Lisa sorri e olha para os lados. Vê o cinema e o filme que iria passar.
- Hum... que tal um cinema?
- Menina! Adorei! Vamos fechar com chave de ouro meus dias na Grande São Paulo!
As duas se encaram. Lisa sente uma tristeza ao sentir que não verá mais a ruiva que tanto a cativava. Deise, porque sabia que deixaria para trás aquela que poderia enriquecer e muito a sua existência e suas descobertas. Já dentro do cinema se sentam lado a lado. Deise ciente da presença loira a seu lado sente o coração disparar. Recorda o beijo que trocaram e geme baixinho.
- Tudo bem Deise?
- Hã? Tô... claro... eu to. Lisa... eu...
- Você?
 - Lisa... eu... gostei do beijo. Do nosso beijo.

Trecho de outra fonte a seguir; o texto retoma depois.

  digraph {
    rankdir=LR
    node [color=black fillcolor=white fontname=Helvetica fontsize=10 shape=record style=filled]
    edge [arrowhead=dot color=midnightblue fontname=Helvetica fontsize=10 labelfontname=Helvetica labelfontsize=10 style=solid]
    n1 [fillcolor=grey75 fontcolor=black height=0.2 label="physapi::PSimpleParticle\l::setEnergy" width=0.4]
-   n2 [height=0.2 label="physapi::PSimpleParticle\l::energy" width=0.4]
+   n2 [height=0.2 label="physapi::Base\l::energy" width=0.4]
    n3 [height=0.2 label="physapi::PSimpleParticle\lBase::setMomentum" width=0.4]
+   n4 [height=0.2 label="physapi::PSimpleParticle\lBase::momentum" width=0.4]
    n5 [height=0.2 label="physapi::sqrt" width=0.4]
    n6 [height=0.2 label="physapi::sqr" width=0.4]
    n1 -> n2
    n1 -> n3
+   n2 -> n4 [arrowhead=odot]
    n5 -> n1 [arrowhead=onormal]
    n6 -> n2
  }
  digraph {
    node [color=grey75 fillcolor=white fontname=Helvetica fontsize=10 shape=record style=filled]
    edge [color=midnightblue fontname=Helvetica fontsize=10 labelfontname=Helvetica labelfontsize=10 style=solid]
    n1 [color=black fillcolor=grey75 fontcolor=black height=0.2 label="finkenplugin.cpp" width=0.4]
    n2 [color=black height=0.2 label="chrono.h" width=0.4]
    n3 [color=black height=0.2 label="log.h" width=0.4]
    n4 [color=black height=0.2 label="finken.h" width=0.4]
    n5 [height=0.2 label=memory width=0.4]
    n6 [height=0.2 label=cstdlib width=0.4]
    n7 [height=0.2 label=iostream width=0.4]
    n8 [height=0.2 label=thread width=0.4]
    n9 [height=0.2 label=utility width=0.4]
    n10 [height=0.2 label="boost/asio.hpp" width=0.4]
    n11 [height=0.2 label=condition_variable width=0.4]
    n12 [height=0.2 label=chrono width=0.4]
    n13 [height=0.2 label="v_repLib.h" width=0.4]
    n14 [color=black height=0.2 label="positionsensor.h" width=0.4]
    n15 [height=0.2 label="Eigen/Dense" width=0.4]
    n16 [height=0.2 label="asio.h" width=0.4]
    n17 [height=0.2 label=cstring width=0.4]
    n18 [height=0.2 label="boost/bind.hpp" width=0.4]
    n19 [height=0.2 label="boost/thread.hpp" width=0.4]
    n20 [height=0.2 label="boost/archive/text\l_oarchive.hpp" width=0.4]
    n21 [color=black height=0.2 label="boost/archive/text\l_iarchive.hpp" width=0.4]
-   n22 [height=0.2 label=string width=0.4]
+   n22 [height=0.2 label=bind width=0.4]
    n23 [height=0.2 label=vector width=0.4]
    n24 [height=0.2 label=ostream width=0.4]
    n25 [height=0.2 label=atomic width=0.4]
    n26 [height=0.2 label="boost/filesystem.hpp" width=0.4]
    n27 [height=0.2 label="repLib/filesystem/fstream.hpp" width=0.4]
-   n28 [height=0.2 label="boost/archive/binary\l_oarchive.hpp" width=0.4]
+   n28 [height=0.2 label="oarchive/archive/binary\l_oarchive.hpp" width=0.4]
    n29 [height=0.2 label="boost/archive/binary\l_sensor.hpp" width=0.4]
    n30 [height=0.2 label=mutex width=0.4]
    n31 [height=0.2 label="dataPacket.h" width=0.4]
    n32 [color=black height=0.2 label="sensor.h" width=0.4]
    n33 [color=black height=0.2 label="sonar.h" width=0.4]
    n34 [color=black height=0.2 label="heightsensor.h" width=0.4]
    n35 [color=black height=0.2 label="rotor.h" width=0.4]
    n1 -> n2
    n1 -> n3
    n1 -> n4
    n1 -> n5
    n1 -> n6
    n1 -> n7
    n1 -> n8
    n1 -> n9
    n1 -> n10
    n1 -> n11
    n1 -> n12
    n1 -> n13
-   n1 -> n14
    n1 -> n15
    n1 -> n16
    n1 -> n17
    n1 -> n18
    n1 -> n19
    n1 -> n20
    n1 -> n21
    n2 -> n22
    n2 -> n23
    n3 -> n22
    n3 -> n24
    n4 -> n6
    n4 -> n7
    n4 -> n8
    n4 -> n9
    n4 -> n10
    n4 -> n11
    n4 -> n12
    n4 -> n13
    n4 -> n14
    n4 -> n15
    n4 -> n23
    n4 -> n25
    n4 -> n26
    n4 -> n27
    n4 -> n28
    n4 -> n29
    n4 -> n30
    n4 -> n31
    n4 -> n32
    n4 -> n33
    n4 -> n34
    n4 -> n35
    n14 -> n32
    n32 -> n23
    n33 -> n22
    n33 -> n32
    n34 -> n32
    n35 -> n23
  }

- Deise... – Lisa diz baixinho - Você não que falar disso.
- Quero! Eu quero! Lisa... eu quero.
Lisa sente a mão da ruiva tocar a sua no escuro do cinema. Delicadamente a aperta e suspira. Vira o rosto e a encara.
- Deise...
- Me beija de novo... beija.
Mesmo pedindo, Deise não espera a ação de Lisa. Segura seu rosto delicadamente e a beija. Um beijo tímido e inseguro. O coração de Lisa se enternece. Segura as mãos delicadas com as suas e aprofunda o beijo.

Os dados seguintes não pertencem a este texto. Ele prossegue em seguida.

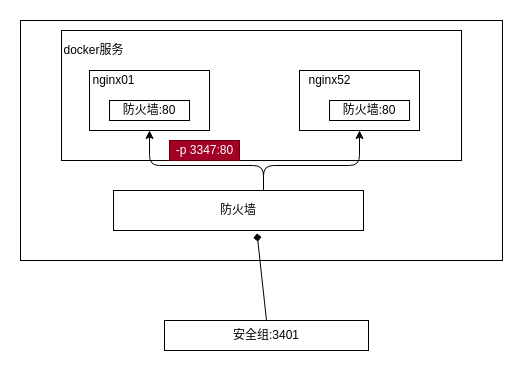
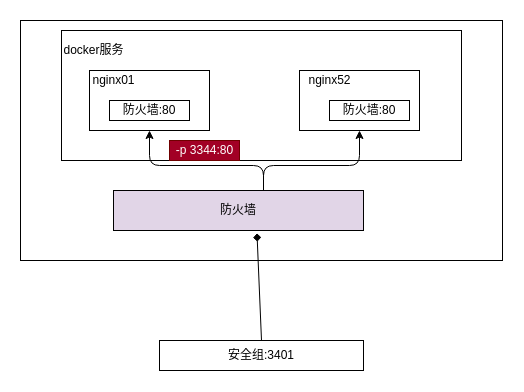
  <mxCell id="0" />
  <mxCell id="1" parent="0" />
- <mxCell id="2" value="安全组:3401" style="rounded=0;whiteSpace=wrap;html=1;" vertex="1" parent="1"><mxGeometry x="164" y="320" width="204" height="30" as="geometry" /></mxCell>
+ <mxCell id="2" value="安全组:3401" style="rounded=0;whiteSpace=wrap;html=1;" vertex="1" parent="1"><mxGeometry x="159" y="340" width="204" height="30" as="geometry" /></mxCell>
  <mxCell id="3" value="" style="rounded=0;whiteSpace=wrap;html=1;" vertex="1" parent="1"><mxGeometry x="20" y="20" width="482" height="240" as="geometry" /></mxCell>
- <mxCell id="4" value="防火墙" style="rounded=0;whiteSpace=wrap;html=1;" vertex="1" parent="1"><mxGeometry x="113" y="190" width="250" height="40" as="geometry" /></mxCell>
+ <mxCell id="4" value="防火墙" style="rounded=0;whiteSpace=wrap;html=1;fillColor=#e1d5e7;" vertex="1" parent="1"><mxGeometry x="113" y="190" width="250" height="40" as="geometry" /></mxCell>
  <mxCell id="5" value="" style="endArrow=diamond;html=1;exitX=0.5;exitY=0;exitDx=0;exitDy=0;entryX=0.574;entryY=1.07;entryDx=0;entryDy=0;entryPerimeter=0;" edge="1" parent="1" source="2" target="4"><mxGeometry width="50" height="50" relative="1" as="geometry"><mxPoint x="209" y="190" as="sourcePoint" /><mxPoint x="259" y="240" as="targetPoint" /></mxGeometry></mxCell>
  <mxCell id="6" value="" style="rounded=0;whiteSpace=wrap;html=1;" vertex="1" parent="1"><mxGeometry x="61" y="30" width="400" height="130" as="geometry" /></mxCell>
  <mxCell id="7" value="docker服务" style="text;html=1;align=center;verticalAlign=middle;resizable=0;points=[];autosize=1;strokeColor=none;fillColor=none;" vertex="1" parent="1"><mxGeometry x="53" y="40" width="80" height="20" as="geometry" /></mxCell>
  <mxCell id="8" value="" style="rounded=0;whiteSpace=wrap;html=1;" vertex="1" parent="1"><mxGeometry x="89" y="70" width="120" height="60" as="geometry" /></mxCell>
  <mxCell id="9" value="nginx01" style="text;html=1;align=center;verticalAlign=middle;resizable=0;points=[];autosize=1;strokeColor=none;fillColor=none;" vertex="1" parent="1"><mxGeometry x="83" y="70" width="60" height="20" as="geometry" /></mxCell>
  <mxCell id="10" value="防火墙:80" style="rounded=0;whiteSpace=wrap;html=1;" vertex="1" parent="1"><mxGeometry x="109" y="100" width="80" height="20" as="geometry" /></mxCell>
  <mxCell id="11" value="" style="rounded=0;whiteSpace=wrap;html=1;" vertex="1" parent="1"><mxGeometry x="299" y="70" width="120" height="60" as="geometry" /></mxCell>
  <mxCell id="12" value="nginx52" style="text;html=1;align=center;verticalAlign=middle;resizable=0;points=[];autosize=1;strokeColor=none;fillColor=none;" vertex="1" parent="1"><mxGeometry x="299" y="70" width="60" height="20" as="geometry" /></mxCell>
  <mxCell id="13" value="防火墙:80" style="rounded=0;whiteSpace=wrap;html=1;" vertex="1" parent="1"><mxGeometry x="329" y="100" width="80" height="20" as="geometry" /></mxCell>
  <mxCell id="14" value="" style="edgeStyle=elbowEdgeStyle;elbow=vertical;endArrow=classic;html=1;entryX=0.5;entryY=1;entryDx=0;entryDy=0;" edge="1" parent="1" target="11"><mxGeometry width="50" height="50" relative="1" as="geometry"><mxPoint x="263" y="190" as="sourcePoint" /><mxPoint x="313" y="140" as="targetPoint" /><Array as="points"><mxPoint x="303" y="165" /></Array></mxGeometry></mxCell>
  <mxCell id="15" value="" style="edgeStyle=elbowEdgeStyle;elbow=vertical;endArrow=classic;html=1;" edge="1" parent="1" target="8"><mxGeometry width="50" height="50" relative="1" as="geometry"><mxPoint x="263" y="190" as="sourcePoint" /><mxPoint x="359" y="130" as="targetPoint" /><Array as="points"><mxPoint x="303" y="165" /></Array></mxGeometry></mxCell>
- <mxCell id="16" value="-p 3347:80" style="text;html=1;align=center;verticalAlign=middle;resizable=0;points=[];autosize=1;strokeColor=#6F0000;fillColor=#a20025;fontColor=#ffffff;" vertex="1" parent="1"><mxGeometry x="169" y="140" width="70" height="20" as="geometry" /></mxCell>
+ <mxCell id="16" value="-p 3344:80" style="text;html=1;align=center;verticalAlign=middle;resizable=0;points=[];autosize=1;strokeColor=#6F0000;fillColor=#a20025;fontColor=#ffffff;" vertex="1" parent="1"><mxGeometry x="169" y="140" width="70" height="20" as="geometry" /></mxCell>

O escuro do cinema oculta o proibido. O filme segue seu curso até o final inesperado que surpreende a platéia. Alheias a tudo isto duas belas mulheres trocam beijos molhados repletos de ternura e vontade. Buscam uma na outra as respostas do que temem, as respostas do que desejam. Ao final sorriem e se separam.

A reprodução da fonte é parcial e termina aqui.